Introduction: Drip and Ship (DNS) and Mothership (MS) are well-known emergency transport strategies in acute stroke care, but the criteria for choosing between the two is widely debated. Existing models define time-dependent outcomes but cannot resolve this debate with statistical significance because the independent variables are deterministic. We propose a novel stochastic framework that quantifies statistical significance between DNS and MS in a network of primary and comprehensive stroke centers. Methods: We represented the physiology of ischemic core growth as a stochastic first-order differential equation, enabling infarct volume at time of reperfusion to be calculated and mapped to 90-day mRS. Using Texas as a case study, we configured the state’s stroke network within 15,811 geographic blocks as defined by census data. For each block, we ran Monte Carlo simulations to generate Beta distributions of large- and small-vessel infarct volumes, which were then translated into cumulative distribution functions of mRS. A two-sample Kolmogorov-Smirnov test for significance, and Cohen’s d effect size statistic for practical significance were computed between each DNS and MS pair.

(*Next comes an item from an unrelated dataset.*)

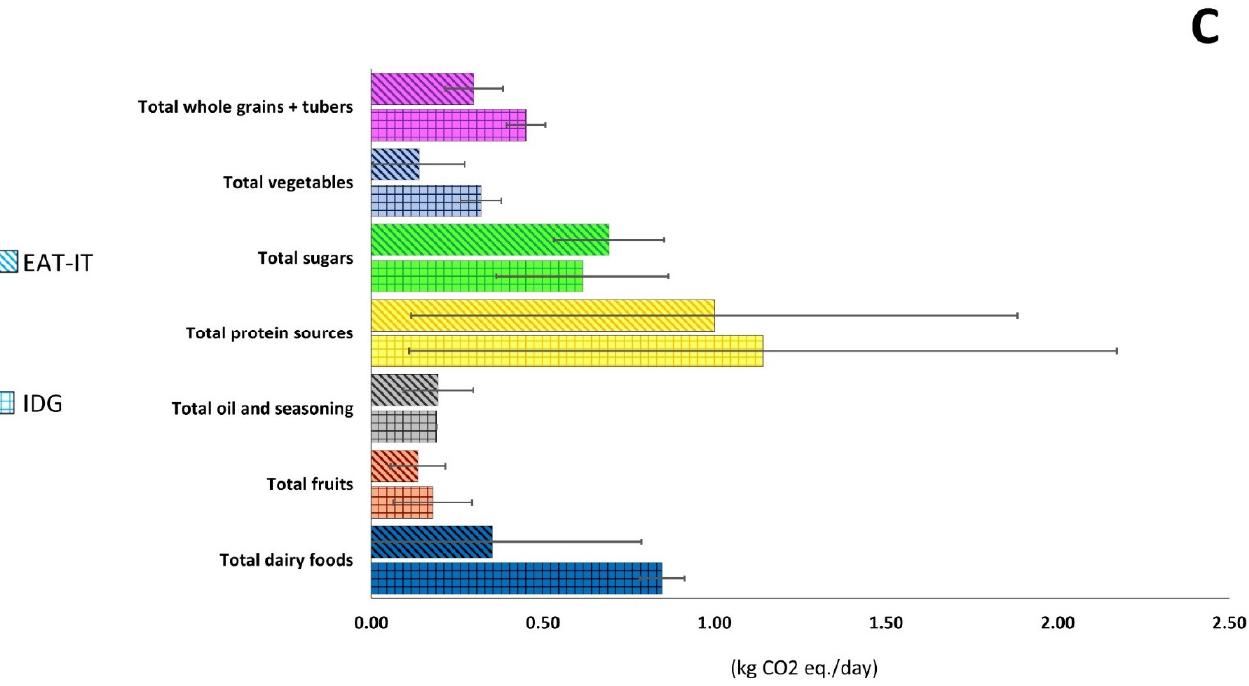
Figure 2. Total ( A ) carbon footprint associated with EAT-IT and IDG dietary patterns and relative ( B ) and percentage ( C ) contribution of the different food groups. Legend: EAT-IT: EAT-Lancet Commission reference diet (adapted to the Italian food habits); IDG: Italian Dietary Guidelines; CF: carbon footprint; *: statistically significant differences ( p < 0.05)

Stable effect sizes were assured by sampling > 5,000 total infarct volumes for each block. All model parameters were established from large cohort studies or trials. Results: Of the 13,113 blocks where the primary stroke center is the closest hospital from origin, DNS produces significantly better stroke outcomes than MS in 79.0% (0.3% SEM; P < 0.05; 0.2 < d < 0.5). For the subset of patients with large-vessel strokes, MS produces significantly better outcomes in 44.6% of blocks (1.3% SEM; P < 0.05; 0.4 < d < 0.85). Conclusion: Stochastic methods enable the use of clinically relevant metrics for comparative significance of DNS and MS in a geographic region. This formalism, which has not been incorporated in previous models, can be further generalized beyond stochastic infarct volumes if sufficiently large datasets become available. For example, the kinetic growth model can integrate the statistical distributions of times (pre-hospital and hospital) leading up to intervention, and patient attributes that affect outcomes, such as the degree of collateral flow and comorbidities.